A further step entailed eliminating unsuitable models from the calculations in advance, so as to deliver clearer results. Besides this, the calculations were repeated using various model pools to subsequently compare the most successful models with each other and to ultimately select the best-fitting one. By the end of May, all the preconditions had been met for preparing a group-wide cash flow forecast.


Statistical model groups


Fig. 5 | Statistical model groups that Nomentia uses in predictive analytics: There is nearly no end to the statistical models available but not all are suitable for cash flow forecasting. Nomentia relies on the following eight model groups


Mission accomplished – the KARL MAYER Group now calculates its monthly forecasts largely automatically

In combination with the specific expertise of the treasury team members, the forecasting data generated now form a sound basis for the treasury department at the KARL MAYER Group, to swiftly prepare professional cash flow forecasts. For some forecasting categories (e.g. salaries), this works so reliably that Nomentia can even directly generate a cash flow forecast for the group if wanted. For categories which are often dominated by exceptions, Nomentia displays the calculated figures in the standard forecasting screen as proposals. In this case, the existing data act as a guide for manual fine-tuning and save valuable time.


Predictive analytics Karl Mayer

Fig. 6 | Manual forecasting proposals: Predictive analytics provides a baseline which can then be easily adjusted manually.


The results are impressive: The forecasts generated automatically are more accurate than the previous manual forecasts while taking less time. Among other reasons, this is because predictive analytics performs assessments without relying on subjective background knowledge, which is often a major advantage. Although this rarely applies in the case of short-term predictions, long-term trends over a period of six months or a year deliver results which, with an accuracy rate of 94.5%, are amazingly similar to the real data.

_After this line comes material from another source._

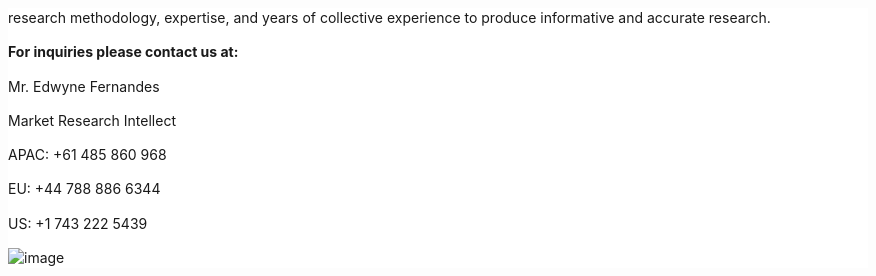 research methodology, expertise, and years of collective experience to produce informative and accurate research.</span></p><p><strong>For inquiries please contact us at:</strong></p><p>Mr. Edwyne Fernandes</p><p>Market Research Intellect</p><p>APAC: +61 485 860 968</p><p>EU: +44 788 886 6344</p><p>US: +1 743 222 5439</p>
![image](https://github.com/user-attachments/assets/52864d75-fe62-4684-9b61-848815d666fa)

Sven Erik Ebel: “Perfect forecasting at the press of a button is illusionary; that is clear. But predictive analytics must make the work easier. It needs to be at least as reliable as a manual forecast and it must of course also save time. One of our subsidiaries which requires very complex forecasting, which cost us a lot of time in the past, has even increased the accuracy of its forecasting by three percent due to predictive analytics. At first, that might not sound like a big difference but, if you consider the massive time-savings, this is a great result for us.”

An exciting project and one which has significantly advanced the usability of predictive analytics and shown that treading new paths can pay off. Even, and perhaps especially, during challenging periods.